First let $a_n\rightarrow\infty$, and assume that $\liminf a_n=m<\infty$. Then the sequence $\{a_n\}_{n\geq 1}$ must have infinitely many elements in the interval $(m-\varepsilon,m+\varepsilon)$ for all $\varepsilon > 0$. (To see this, suppose the opposite, and let $N$ be the largest index, where $a_N\in(m-\varepsilon,m+\varepsilon)$. Then we would have $\inf_{n>N}(a_n)\geq m+\varepsilon$, thus contradicting the choice of $m$.)
Since $a_n$ diverges to $\infty$, we have that for all $M\in\mathbb{R}$, there exists $N\in\mathbb{N}$, such that $a_n\geq M$, when $n\geq N$. Take $M:=m+\varepsilon$. Then we have a finite number (maximally $N$) of elements of $a_n$ in $(m-\varepsilon,m+\varepsilon)$, which is a contradiction.
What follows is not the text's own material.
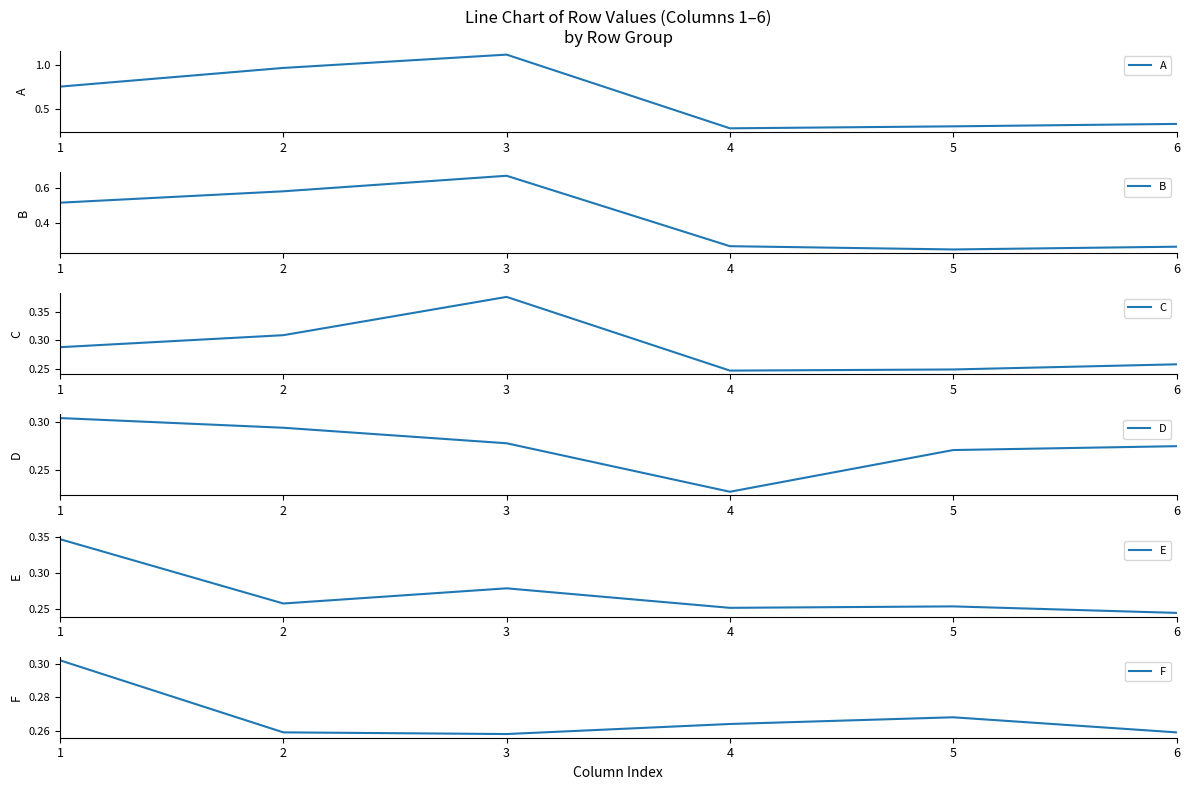

Which series has the largest range (max minus min)?

A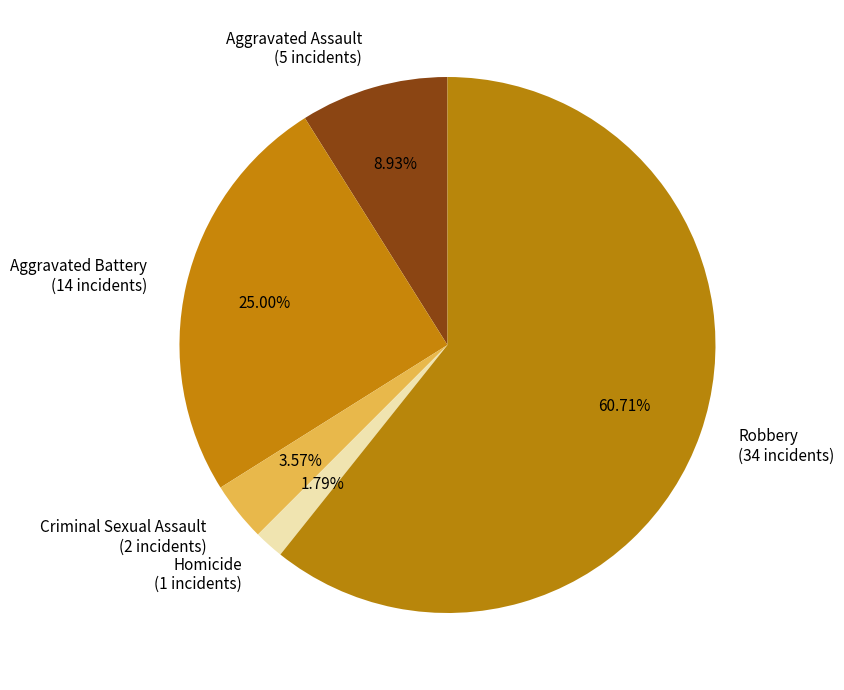

What percentage do Aggravated Battery and Aggravated Assault together represent?

33.9%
Thus $\liminf a_n=\infty$, and it follows that $\limsup a_n = \infty$.
Now assume $\liminf a_n =\limsup a_n = \infty$. This implies, that for every $M\in\mathbb{R}$, there exists $N\in\mathbb{N}$, such that $\inf a_n \geq M$ for $n\geq N$. Since the infimum is a lower bound, we have $M\leq \inf a_n \leq a_n$, which implies that $a_n$ diverges to infinity.